Let's Explore Diabetes with Owls
by David Sedaris
In his latest collection of essays, David Sedaris combs his childhood for more appalling stories about his family, from his father's refusal to wear pants at the dinner table to his penchant for adopting wild animals as pets and killing them off with his child's ignorance about how to care for them. Sedaris also dives into the present, chronicling his obsessive diary-writing, his quest to find a taxidermy owl for his boyfriend's Valentine's Day present (and his near-purchase of a Pygmy skeleton along the way), and collecting odd little trinkets like condoms or hotel shampoo bottles to give away at book signings. In the final section, he writes several short fiction pieces for students participating in
Forensics, short monologues recited aloud at competitions.
I have enjoyed David Sedaris' past books, always in audio format because half the humor is in the man's delivery of his own essays. He reads his stories with such careful precision, that perfect mix of self-deprecation and deadpan delivery, that lines which might only earn a smile in print will set me cracking up until I'm bent over, gasping like a fish out of water. Many of the essays here are Sedaris in fine form. One of my favorite essays this time around was “Rubbish”, in which he describes the new country cottage he and Hugh (his long-time partner) purchase in the English countryside, and his quest to keep his new home garbage-free, a problem because people driving down the road in front of it seem hellbent on chucking crisp bags and soda bottles out the window. The frustration he feels and the pathos of the situation is very real, but it's so funny when he describes what, in another writer's words, would be a very uninteresting, even boring story.
As always, there's at least one story focused on his father, Lou Sedaris. This time, in “Memory Laps”, Sedaris recalls his childhood swim meets, where his father when inevitably end up cheering and praising one of the other swimmers instead of his own son. In another essay, his father constantly badgers him to get a colonoscopy, not out of paternal concern but out of a more sinister desire to watch his son suffer, Lou's desire akin to rubbernecking at a train wreck.
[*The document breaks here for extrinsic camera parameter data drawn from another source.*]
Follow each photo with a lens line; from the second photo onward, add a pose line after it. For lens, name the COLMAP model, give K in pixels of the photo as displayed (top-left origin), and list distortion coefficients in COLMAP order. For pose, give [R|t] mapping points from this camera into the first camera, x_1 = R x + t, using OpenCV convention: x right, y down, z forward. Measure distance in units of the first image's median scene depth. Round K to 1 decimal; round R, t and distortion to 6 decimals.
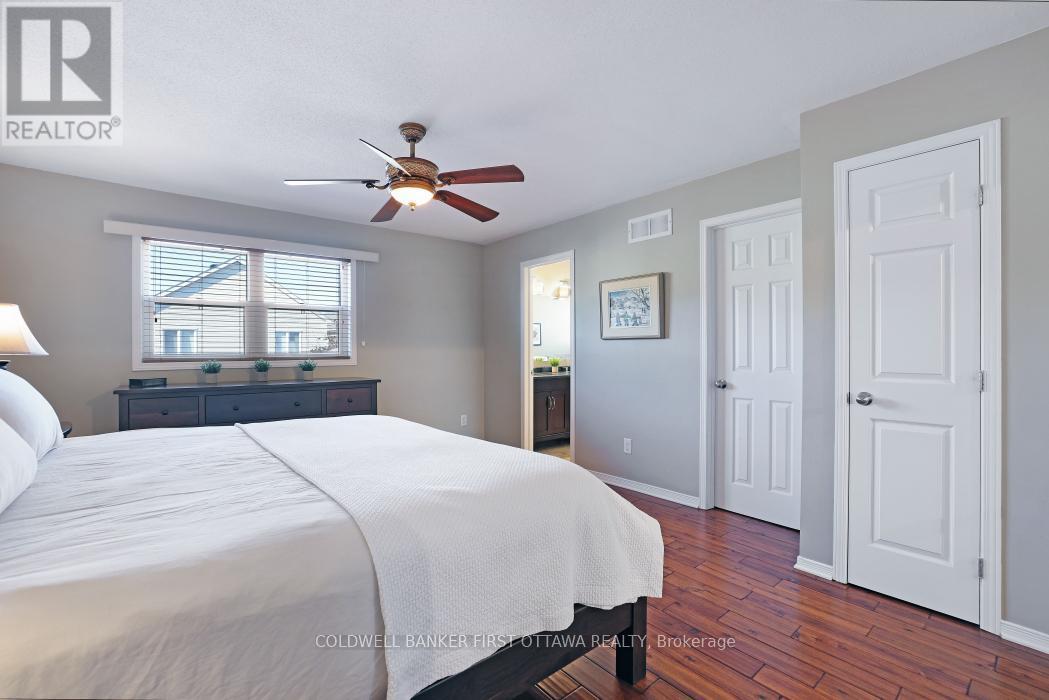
lens RADIAL K [[451.0, 0, 518.5], [0, 451.0, 353.2], [0, 0, 1]] dist [-0.012925, 0.000469]
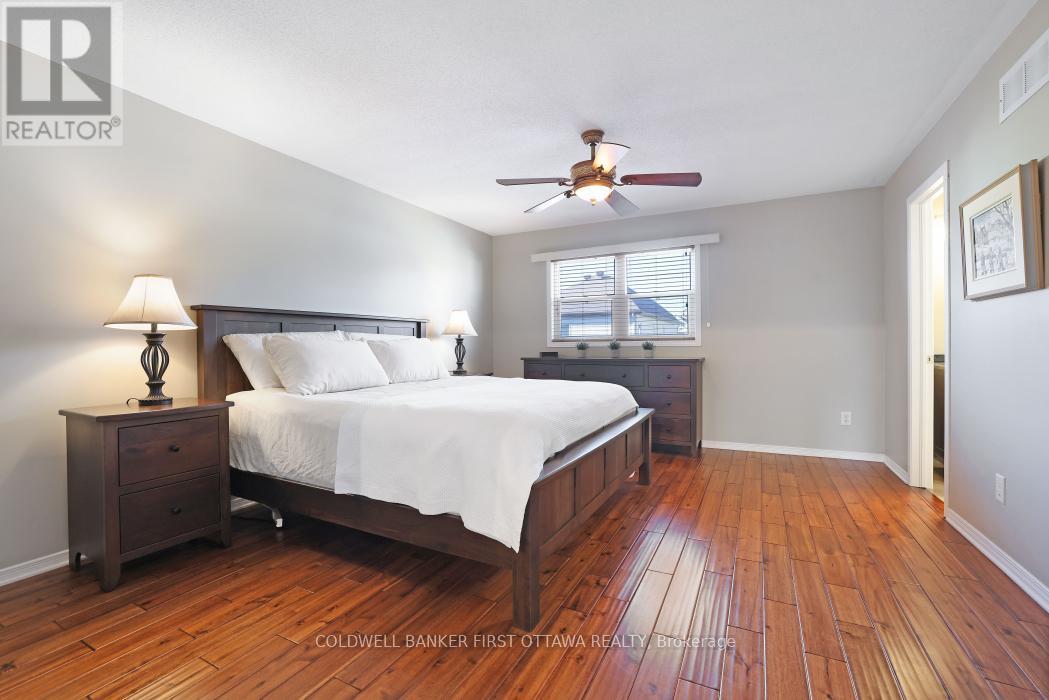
lens RADIAL K [[451.0, 0, 518.5], [0, 451.0, 353.2], [0, 0, 1]] dist [-0.012925, 0.000469]
pose [[0.409310, 0.017067, -0.912236, 0.510317], [-0.000225, 0.999827, 0.018605, 0.029729], [0.912395, -0.007410, 0.409243, 0.234519]]
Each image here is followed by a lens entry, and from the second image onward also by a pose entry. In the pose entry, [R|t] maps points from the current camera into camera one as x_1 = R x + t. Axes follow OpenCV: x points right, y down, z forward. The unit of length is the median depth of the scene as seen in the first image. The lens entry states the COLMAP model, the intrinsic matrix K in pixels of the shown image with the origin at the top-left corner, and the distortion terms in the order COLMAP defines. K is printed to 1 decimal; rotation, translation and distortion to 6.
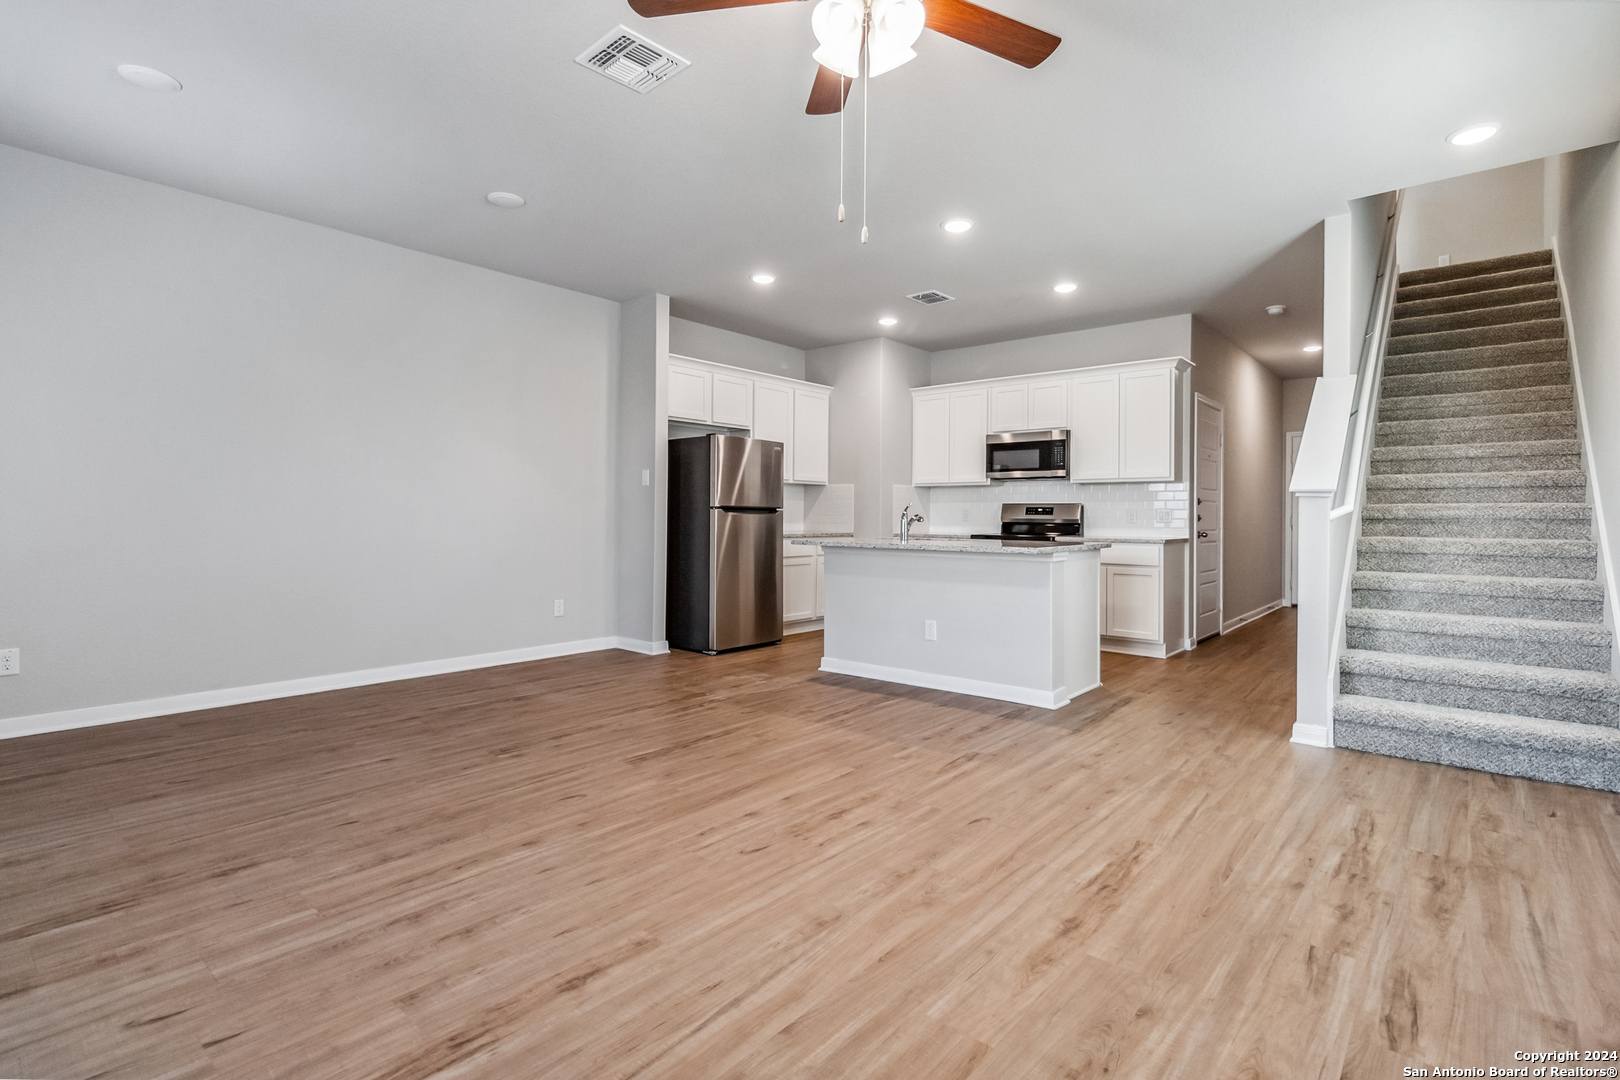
lens RADIAL K [[760.2, 0, 816.7], [0, 760.2, 513.5], [0, 0, 1]] dist [-0.002599, -0.000236]
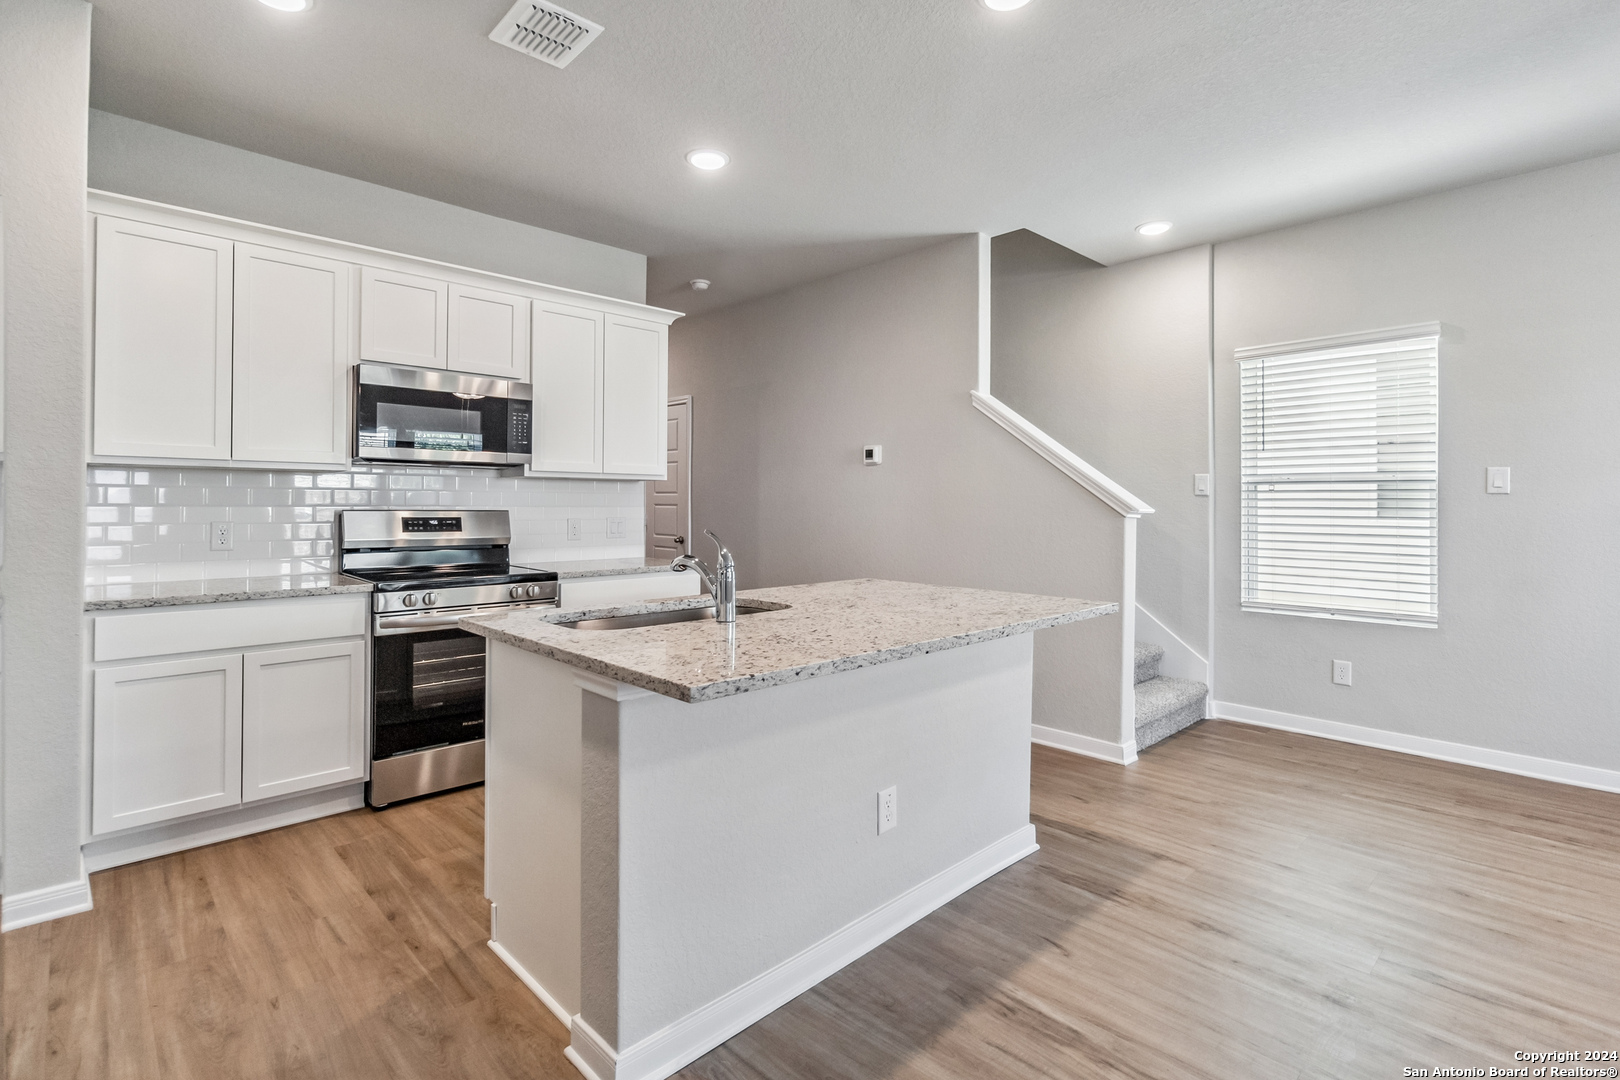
lens RADIAL K [[766.2, 0, 816.6], [0, 766.2, 502.7], [0, 0, 1]] dist [-0.002782, -0.001049]
pose [[0.104028, -0.004028, 0.994566, -0.222816], [-0.007897, 0.999957, 0.004876, -0.024265], [-0.994543, -0.008361, 0.103992, 0.708436]]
So these essays are very much in the style of Sedaris' earlier books, and if you like his particular style of narcissistic wit, go to it.
Where the book started flailing and ultimately failed for me was in the short fiction pieces toward the end. Here, Sedaris seemed to turn the pen over to his most petty and catty impulses, and the result is a series of shrill whining as he imagines the point of view of a Britain-obsessed teenage girl, conservative middle-aged woman, and other small-minded people filled with bitterness and bile. My husband was simply gobsmacked; only a few essays before this started he'd been praising Sedaris for finding humor without resorting to time-sensitive or political humor. It was a very disappointing end to the first collection of essays Sedaris has put out in five years.